Activity: Each entry should be repeated exactly. Its pictures should not be.

Data entries:
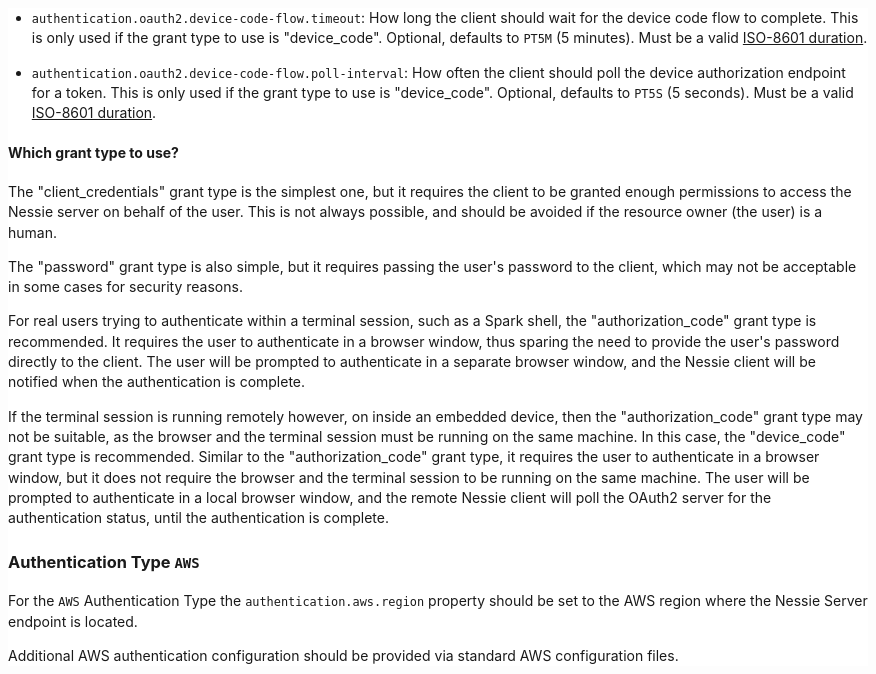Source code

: * `authentication.oauth2.device-code-flow.timeout`: How long the client should wait for the
  device code flow to complete. This is only used if the grant type to use is
  "device_code". Optional, defaults to `PT5M` (5 minutes). Must be a valid [ISO-8601 duration].

* `authentication.oauth2.device-code-flow.poll-interval`: How often the client should poll the 
  device authorization endpoint for a token. This is only used if the grant type to use is
  "device_code". Optional, defaults to `PT5S` (5 seconds). Must be a valid [ISO-8601 duration].

[ISO-8601 duration]: https://en.wikipedia.org/wiki/ISO_8601#Durations
[RFC 6749 Section 3.3]: https://datatracker.ietf.org/doc/html/rfc6749#section-3.3
[Using token exchange]: https://www.keycloak.org/docs/latest/securing_apps/index.html#internal-token-to-internal-token-exchange
[OpenID Connect Discovery 1.0]: https://openid.net/specs/openid-connect-discovery-1_0.html

#### Which grant type to use?

The "client_credentials" grant type is the simplest one, but it requires the client to be granted
enough permissions to access the Nessie server on behalf of the user. This is not always possible,
and should be avoided if the resource owner (the user) is a human.

The "password" grant type is also simple, but it requires passing the user's password to the client,
which may not be acceptable in some cases for security reasons.

For real users trying to authenticate within a terminal session, such as a Spark shell, the
"authorization_code" grant type is recommended. It requires the user to authenticate in a browser
window, thus sparing the need to provide the user's password directly to the client. The user will 
be prompted to authenticate in a separate browser window, and the Nessie client will be notified 
when the authentication is complete.

If the terminal session is running remotely however, on inside an embedded device, then the
"authorization_code" grant type may not be suitable, as the browser and the terminal session must 
be running on the same machine. In this case, the "device_code" grant type is recommended. Similar 
to the "authorization_code" grant type, it requires the user to authenticate in a browser window, 
but it does not require the browser and the terminal session to be running on the same machine. The 
user will be prompted to authenticate in a local browser window, and the remote Nessie client will
poll the OAuth2 server for the authentication status, until the authentication is complete.

### Authentication Type `AWS`

For the `AWS` Authentication Type the `authentication.aws.region` property should be set to the
AWS region where the Nessie Server endpoint is located.

Additional AWS authentication configuration should be provided via standard AWS configuration files. 


[Client Credentials grant]: https://datatracker.ietf.org/doc/html/rfc6749#section-4.4
[Resource Owner Password Credentials grant]: https://datatracker.ietf.org/doc/html/rfc6749#section-4.3
[Authorization Code grant]: https://datatracker.ietf.org/doc/html/rfc6749#section-4.1
[Device Authorization grant]: https://datatracker.ietf.org/doc/html/rfc8628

Solution:
Source code

: * `authentication.oauth2.device-code-flow.timeout`: How long the client should wait for the
  device code flow to complete. This is only used if the grant type to use is
  "device_code". Optional, defaults to `PT5M` (5 minutes). Must be a valid [ISO-8601 duration].

* `authentication.oauth2.device-code-flow.poll-interval`: How often the client should poll the 
  device authorization endpoint for a token. This is only used if the grant type to use is
  "device_code". Optional, defaults to `PT5S` (5 seconds). Must be a valid [ISO-8601 duration].

[ISO-8601 duration]: https://en.wikipedia.org/wiki/ISO_8601#Durations
[RFC 6749 Section 3.3]: https://datatracker.ietf.org/doc/html/rfc6749#section-3.3
[Using token exchange]: https://www.keycloak.org/docs/latest/securing_apps/index.html#internal-token-to-internal-token-exchange
[OpenID Connect Discovery 1.0]: https://openid.net/specs/openid-connect-discovery-1_0.html

#### Which grant type to use?

The "client_credentials" grant type is the simplest one, but it requires the client to be granted
enough permissions to access the Nessie server on behalf of the user. This is not always possible,
and should be avoided if the resource owner (the user) is a human.

The "password" grant type is also simple, but it requires passing the user's password to the client,
which may not be acceptable in some cases for security reasons.

For real users trying to authenticate within a terminal session, such as a Spark shell, the
"authorization_code" grant type is recommended. It requires the user to authenticate in a browser
window, thus sparing the need to provide the user's password directly to the client. The user will 
be prompted to authenticate in a separate browser window, and the Nessie client will be notified 
when the authentication is complete.

If the terminal session is running remotely however, on inside an embedded device, then the
"authorization_code" grant type may not be suitable, as the browser and the terminal session must 
be running on the same machine. In this case, the "device_code" grant type is recommended. Similar 
to the "authorization_code" grant type, it requires the user to authenticate in a browser window, 
but it does not require the browser and the terminal session to be running on the same machine. The 
user will be prompted to authenticate in a local browser window, and the remote Nessie client will
poll the OAuth2 server for the authentication status, until the authentication is complete.

### Authentication Type `AWS`

For the `AWS` Authentication Type the `authentication.aws.region` property should be set to the
AWS region where the Nessie Server endpoint is located.

Additional AWS authentication configuration should be provided via standard AWS configuration files. 


[Client Credentials grant]: https://datatracker.ietf.org/doc/html/rfc6749#section-4.4
[Resource Owner Password Credentials grant]: https://datatracker.ietf.org/doc/html/rfc6749#section-4.3
[Authorization Code grant]: https://datatracker.ietf.org/doc/html/rfc6749#section-4.1
[Device Authorization grant]: https://datatracker.ietf.org/doc/html/rfc8628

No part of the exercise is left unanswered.